AIM OF THE EXERCISE => Your answer must be an exact copy of the lines below, from the first through the one with "## 什么是老挝注册卡？", with no pictures.
----------------
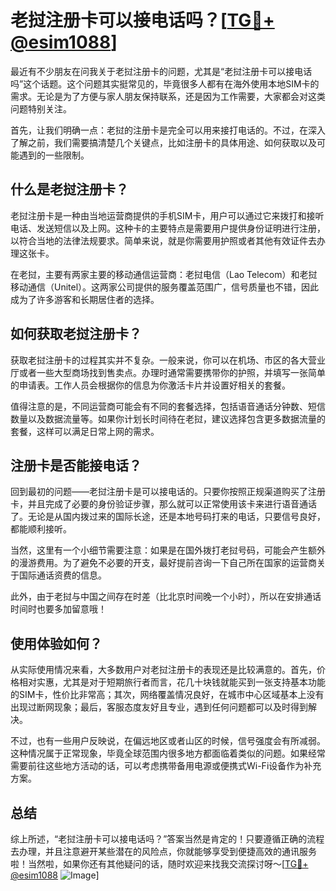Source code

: # 老挝注册卡可以接电话吗？[[TG💪+ @esim1088](https://t.me/s/esim1088)]

最近有不少朋友在问我关于老挝注册卡的问题，尤其是“老挝注册卡可以接电话吗”这个话题。这个问题其实挺常见的，毕竟很多人都有在海外使用本地SIM卡的需求。无论是为了方便与家人朋友保持联系，还是因为工作需要，大家都会对这类问题特别关注。

首先，让我们明确一点：老挝的注册卡是完全可以用来接打电话的。不过，在深入了解之前，我们需要搞清楚几个关键点，比如注册卡的具体用途、如何获取以及可能遇到的一些限制。

## 什么是老挝注册卡？

老挝注册卡是一种由当地运营商提供的手机SIM卡，用户可以通过它来拨打和接听电话、发送短信以及上网。这种卡的主要特点是需要用户提供身份证明进行注册，以符合当地的法律法规要求。简单来说，就是你需要用护照或者其他有效证件去办理这张卡。

在老挝，主要有两家主要的移动通信运营商：老挝电信（Lao Telecom）和老挝移动通信（Unitel）。这两家公司提供的服务覆盖范围广，信号质量也不错，因此成为了许多游客和长期居住者的选择。

## 如何获取老挝注册卡？

获取老挝注册卡的过程其实并不复杂。一般来说，你可以在机场、市区的各大营业厅或者一些大型商场找到售卖点。办理时通常需要携带你的护照，并填写一张简单的申请表。工作人员会根据你的信息为你激活卡片并设置好相关的套餐。

值得注意的是，不同运营商可能会有不同的套餐选择，包括语音通话分钟数、短信数量以及数据流量等。如果你计划长时间待在老挝，建议选择包含更多数据流量的套餐，这样可以满足日常上网的需求。

## 注册卡是否能接电话？

回到最初的问题——老挝注册卡是可以接电话的。只要你按照正规渠道购买了注册卡，并且完成了必要的身份验证步骤，那么就可以正常使用该卡来进行语音通话了。无论是从国内拨过来的国际长途，还是本地号码打来的电话，只要信号良好，都能顺利接听。

当然，这里有一个小细节需要注意：如果是在国外拨打老挝号码，可能会产生额外的漫游费用。为了避免不必要的开支，最好提前咨询一下自己所在国家的运营商关于国际通话资费的信息。

此外，由于老挝与中国之间存在时差（比北京时间晚一个小时），所以在安排通话时间时也要多加留意哦！

## 使用体验如何？

从实际使用情况来看，大多数用户对老挝注册卡的表现还是比较满意的。首先，价格相对实惠，尤其是对于短期旅行者而言，花几十块钱就能买到一张支持基本功能的SIM卡，性价比非常高；其次，网络覆盖情况良好，在城市中心区域基本上没有出现过断网现象；最后，客服态度友好且专业，遇到任何问题都可以及时得到解决。

不过，也有一些用户反映说，在偏远地区或者山区的时候，信号强度会有所减弱。这种情况属于正常现象，毕竟全球范围内很多地方都面临着类似的问题。如果经常需要前往这些地方活动的话，可以考虑携带备用电源或便携式Wi-Fi设备作为补充方案。

## 总结

综上所述，“老挝注册卡可以接电话吗？”答案当然是肯定的！只要遵循正确的流程去办理，并且注意避开某些潜在的风险点，你就能够享受到便捷高效的通讯服务啦！当然啦，如果你还有其他疑问的话，随时欢迎来找我交流探讨呀～[[TG💪+ @esim1088](https://t.me/s/esim1088) ![Image](https://i.postimg.cc/4NQfJmqS/Snipaste-2025-05-13-00-14-12.png)]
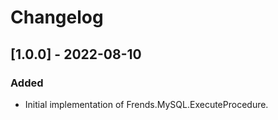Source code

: # Changelog

## [1.0.0] - 2022-08-10
### Added
- Initial implementation of Frends.MySQL.ExecuteProcedure.
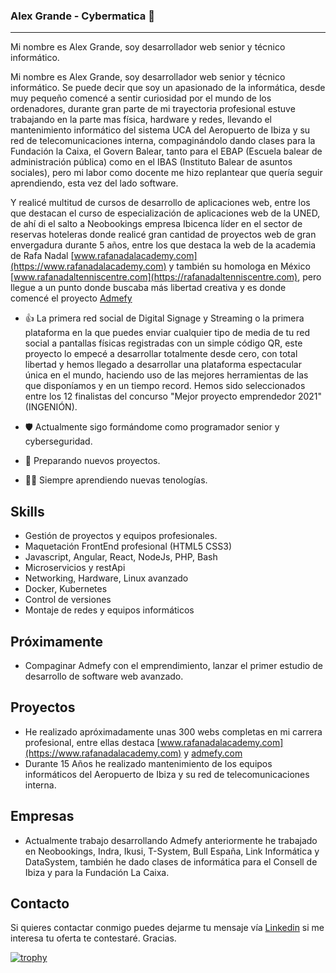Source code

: ### Alex Grande - Cybermatica 👋
---

Mi nombre es Alex Grande, soy desarrollador web senior y técnico informático.

Mi nombre es Alex Grande, soy desarrollador web senior y técnico informático.
Se puede decir que soy un apasionado de la informática, desde muy pequeño comencé a sentir curiosidad por el mundo de los ordenadores, durante gran parte de mi trayectoria profesional estuve trabajando en la parte mas física, hardware y redes, llevando el mantenimiento informático del sistema UCA del Aeropuerto de Ibiza y su red de telecomunicaciones interna, compaginándolo dando clases para la Fundación la Caixa, el Govern Balear, tanto para el EBAP (Escuela balear de administración pública) como en el IBAS (Instituto Balear de asuntos sociales), pero mi labor como docente me hizo replantear que quería seguir aprendiendo, esta vez del lado software.

Y realicé multitud de cursos de desarrollo de aplicaciones web, entre los que destacan el curso de especialización de aplicaciones web de la UNED, de ahí di el salto a Neobookings empresa Ibicenca líder en el sector de reservas hoteleras donde realicé gran cantidad de proyectos web de gran envergadura durante 5 años, entre los que destaca la web de la academia de Rafa Nadal [www.rafanadalacademy.com](https://www.rafanadalacademy.com) y también su homologa en México [www.rafanadaltenniscentre.com](https://rafanadaltenniscentre.com), pero llegue a un punto donde buscaba más libertad creativa y es donde comencé el proyecto [Admefy](https://admefy.com)

- 👍 La primera red social de Digital Signage y Streaming o la primera plataforma en la que puedes enviar cualquier tipo de media de tu red social a pantallas físicas registradas con un simple código QR, este proyecto lo empecé a desarrollar totalmente desde cero, con total libertad y hemos llegado a desarrollar una plataforma espectacular única en el mundo, haciendo uso de las mejores herramientas de las que disponíamos y en un tiempo record. Hemos sido seleccionados entre los 12 finalistas del concurso "Mejor proyecto emprendedor 2021" (INGENIÓN).

- 🛡️ Actualmente sigo formándome como programador senior y cyberseguridad.
- 🚀 Preparando nuevos proyectos.
- 🧑‍🏫 Siempre aprendiendo nuevas tenologías.

## Skills

- Gestión de proyectos y equipos profesionales.
- Maquetación FrontEnd profesional (HTML5 CSS3)
- Javascript, Angular, React, NodeJs, PHP, Bash
- Microservicios y restApi
- Networking, Hardware, Linux avanzado
- Docker, Kubernetes
- Control de versiones
- Montaje de redes y equipos informáticos

## Próximamente

- Compaginar Admefy con el emprendimiento, lanzar el primer estudio de desarrollo de software web avanzado.

## Proyectos

- He realizado apróximadamente unas 300 webs completas en mi carrera profesional, entre ellas destaca [www.rafanadalacademy.com](https://www.rafanadalacademy.com) y [admefy.com](https://admefy.com)
- Durante 15 Años he realizado mantenimiento de los equipos informáticos del Aeropuerto de Ibiza y su red de telecomunicaciones interna. 

## Empresas

- Actualmente trabajo desarrollando Admefy anteriormente he trabajado en Neobookings, Indra, Ikusi, T-System, Bull España, Link Informática y DataSystem, también he dado clases de informática para el Consell de Ibiza y para la Fundación La Caixa.

## Contacto
Si quieres contactar conmigo puedes dejarme tu mensaje vía [Linkedin](https://www.linkedin.com/in/cybermatica/) si me interesa tu oferta te contestaré. Gracias.

[![trophy](https://github-profile-trophy.vercel.app/?username=cyberkepper)](https://github.com/ryo-ma/github-profile-trophy)
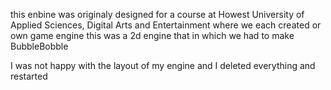 this enbine was originaly designed for a course at Howest University of Applied Sciences, Digital Arts and Entertainment
where we each created or own game engine
this was a 2d engine that in which we had to make BubbleBobble

I was not happy with the layout of my engine and I deleted everything and restarted
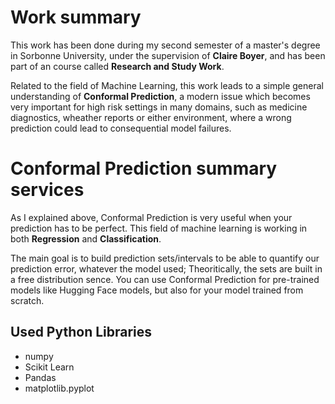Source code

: # Work summary
This work has been done during my second semester of a master's degree in Sorbonne University, under the supervision of $\textbf{Claire Boyer}$, and has been part of an course called $\textbf{Research and Study Work}$.

Related to the field of Machine Learning, this work leads to a simple general understanding of $\textbf{Conformal Prediction}$, a modern issue which becomes very important for high risk settings in many domains, such as medicine diagnostics, wheather reports or either environment, where a wrong prediction could lead to consequential model failures.

# Conformal Prediction summary services 

As I explained above, Conformal Prediction is very useful when your prediction has to be perfect. This field of machine learning is working in both $\textbf{Regression}$ and $\textbf{Classification}$.

The main goal is to build prediction sets/intervals to be able to quantify our prediction error, whatever the model used; Theoritically, the sets are built in a free distribution sence. You can use Conformal Prediction for pre-trained models like Hugging Face models, but also for your model trained from scratch.

## Used Python Libraries

- numpy
- Scikit Learn
- Pandas
- matplotlib.pyplot

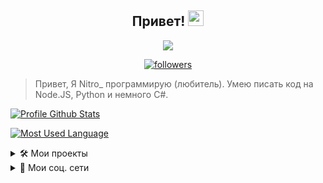 <h2 align="center">
  Привет!
  <img src="https://media.giphy.com/media/hvRJCLFzcasrR4ia7z/giphy.gif" width="25">
</h2>

<p align="center">
  <img src="https://readme-typing-svg.herokuapp.com/?lines=Nitro_&center=true&width=200&height=30">
</p>

<p align="center">
  <a href="https://github.com/alancatgamer">
    <img alt="followers" title="Follow Me" src="https://img.shields.io/github/followers/Nitro0a0?color=181818&labelColor=FF8C00&style=for-the-badge&logo=github&label=Follow%20me"/></a>
</p>

> Привет, Я Nitro_ программирую (любитель). Умею писать код на Node.JS, Python и немного C#.

[![Profile Github Stats](https://github-readme-stats.vercel.app/api?username=Nitro0a0&show_icons=true&title_color=FF8C00&icon_color=FF8C00&text_color=fff&bg_color=181818)](https://github.com/alancatgamer)

[![Most Used Language](https://github-readme-stats.vercel.app/api/top-langs?username=Nitro0a0&langs_count=8&layout=compact&title_color=FF8C00&text_color=fff&bg_color=181818)](https://github.com/alancatgamer)

<details>
<summary>🛠 Мои проекты</summary>
<p>

- [Cord](https://Nitro0a0.github.io/cord/) Дискорд бот написан на Node.JS
</p>
</details> 
<details>
<summary>📨 Мои соц. cети</summary>
  <p>
YouTube: https://www.youtube.com/channel/UCmp0TexORpzvnG75M2oEO0g<br>
Discord: Nitro_#6038<br>
Instagram: https://www.instagram.com/nitro0a0/
  </p>


</details>
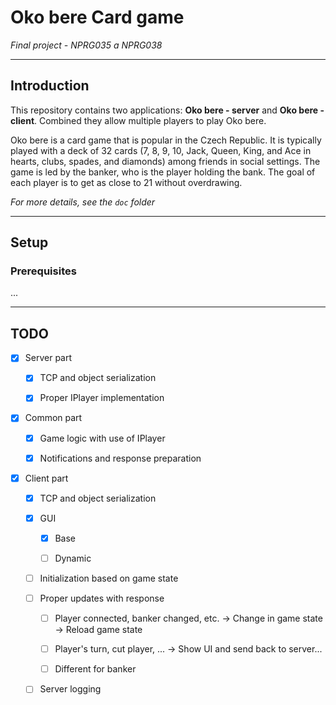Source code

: # Oko bere Card game

*Final project - NPRG035 a NPRG038*

---

## Introduction

This repository contains two applications: **Oko bere - server** and **Oko bere - client**. Combined they allow multiple
players to play Oko bere.

Oko bere is a card game that is popular in the Czech Republic. It is typically played with a deck of 32 cards (7, 8, 9,
10, Jack, Queen, King, and Ace in hearts, clubs, spades, and diamonds) among friends in social settings. The game is led
by the banker, who is the player holding the bank. The goal of each player is to get as close to 21 without overdrawing.

*For more details, see the `doc` folder*

---

## Setup

### Prerequisites

...

---

## TODO

- [x] Server part

    - [x] TCP and object serialization

    - [x] Proper IPlayer implementation

- [x] Common part

    - [x] Game logic with use of IPlayer

    - [x] Notifications and response preparation

- [x] Client part

    - [x] TCP and object serialization

    - [x] GUI

        - [x] Base

        - [ ] Dynamic

    - [ ] Initialization based on game state

    - [ ] Proper updates with response

        - [ ] Player connected, banker changed, etc. -> Change in game state -> Reload game state

        - [ ] Player's turn, cut player, ... -> Show UI and send back to server...

        - [ ] Different for banker

    - [ ] Server logging
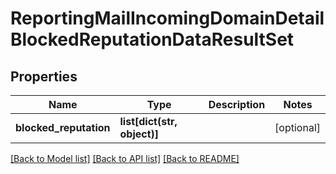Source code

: # ReportingMailIncomingDomainDetailBlockedReputationDataResultSet

## Properties
Name | Type | Description | Notes
------------ | ------------- | ------------- | -------------
**blocked_reputation** | **list[dict(str, object)]** |  | [optional] 

[[Back to Model list]](../README.md#documentation-for-models) [[Back to API list]](../README.md#documentation-for-api-endpoints) [[Back to README]](../README.md)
----------------
EXERCISE RESPONSE =>
Source code

: # 老挝注册卡可以接电话吗？[[TG💪+ @esim1088](https://t.me/s/esim1088)]

最近有不少朋友在问我关于老挝注册卡的问题，尤其是“老挝注册卡可以接电话吗”这个话题。这个问题其实挺常见的，毕竟很多人都有在海外使用本地SIM卡的需求。无论是为了方便与家人朋友保持联系，还是因为工作需要，大家都会对这类问题特别关注。

首先，让我们明确一点：老挝的注册卡是完全可以用来接打电话的。不过，在深入了解之前，我们需要搞清楚几个关键点，比如注册卡的具体用途、如何获取以及可能遇到的一些限制。

## 什么是老挝注册卡？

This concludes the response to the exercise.